Florida Roundup: Obama’s Plan To Visit Cuba
U.S. Senator Ben Cardin (D-Md.), Ranking Member of the Senate Foreign Relations Committee, issued the following statement on the president’s announced trip to Cuba. -Eduardo Hernandez, Miami ” His visit will instill passion, hope, and opportunity for all Cubans to move slowly but surely toward a more normal life, more freedom of self expression and speech.

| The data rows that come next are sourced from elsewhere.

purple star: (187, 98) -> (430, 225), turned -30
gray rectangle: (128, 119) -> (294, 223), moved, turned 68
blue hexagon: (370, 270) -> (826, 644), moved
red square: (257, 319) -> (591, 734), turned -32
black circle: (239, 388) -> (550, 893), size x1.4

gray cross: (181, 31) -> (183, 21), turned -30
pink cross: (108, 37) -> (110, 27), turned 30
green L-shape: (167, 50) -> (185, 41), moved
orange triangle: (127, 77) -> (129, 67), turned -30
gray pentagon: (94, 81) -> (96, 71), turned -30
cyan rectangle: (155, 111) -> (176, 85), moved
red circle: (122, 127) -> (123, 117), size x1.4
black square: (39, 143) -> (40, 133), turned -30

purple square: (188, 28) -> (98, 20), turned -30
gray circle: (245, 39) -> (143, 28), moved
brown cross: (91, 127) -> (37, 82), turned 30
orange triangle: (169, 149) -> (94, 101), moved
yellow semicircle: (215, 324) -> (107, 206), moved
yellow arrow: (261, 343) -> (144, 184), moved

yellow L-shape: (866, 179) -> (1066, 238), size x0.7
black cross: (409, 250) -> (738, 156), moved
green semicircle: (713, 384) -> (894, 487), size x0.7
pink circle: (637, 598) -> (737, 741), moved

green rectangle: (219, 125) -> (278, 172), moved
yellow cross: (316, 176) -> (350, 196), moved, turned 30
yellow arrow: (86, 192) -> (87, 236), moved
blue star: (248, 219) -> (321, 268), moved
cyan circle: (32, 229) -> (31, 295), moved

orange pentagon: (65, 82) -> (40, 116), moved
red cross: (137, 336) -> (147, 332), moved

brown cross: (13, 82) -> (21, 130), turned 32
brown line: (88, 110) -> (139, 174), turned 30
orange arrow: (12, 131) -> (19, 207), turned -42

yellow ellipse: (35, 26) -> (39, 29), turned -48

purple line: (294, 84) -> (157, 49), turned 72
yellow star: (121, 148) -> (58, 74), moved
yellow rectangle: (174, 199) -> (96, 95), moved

In this week’s address, President Obama discussed his upcoming trip to Cuba, a visit that the White House believes will further advance the progress made since the US and Cuba began normalizing relations more than a year ago. As I did when I met President Castro past year, I’ll speak candidly about our serious differences with the Cuban government, including on democracy and human rights.
Cuba has maintained that the full restoration of diplomatic relations between the two countries depends on the satisfactory resolution of issues like the blockade and Guantanamo.
While “change won’t come to Cuba overnight”, as the island “opens up, it will mean more opportunity and resources for ordinary Cubans”, Obama said.
“For more than 50 years, Cubans have been fleeing the Castro regime”, said Lehtinen, the longest-serving Cuban-American in Congress. “Yet the country which grants them refuge – the United States – has now chose to quite literally embrace their oppressors”.
Cuban Foreign Trade Minister Rodrigo Malmierca, in Washington for business talks, told The Associated Press that Obama’s visit will be good news for his country. “The state of civil and political rights in Cuba is imposed by a government that has no inclination to change things”. This is yet another reason for bay area leaders, including Tampa Mayor Bob Buckhorn, who has been cool to rapprochement with the Communist-led island, to work at every level to bring U.S.-Cuban relations into the modern era. Last April, the Obama administration removed Cuba from the U.S. State Sponsors of Terrorism List, and in July, the Cuban flag was raised over the embassy in Washington for the first time since 1961.
From Cuba, Obama will travel to Argentina, where he’ll meet with new President Mauricio Macri.
He will be the first American President since Calvin Coolidge in 1928 to visit Cuba. That policy has been followed by Democratic and Republican presidents since 1976, when former President Jimmy Carter chose to put an end to the times when USA presidents embraced dictators in Central and South America, and allowed US policy in the region to be dictated by United Fruit and other US corporations.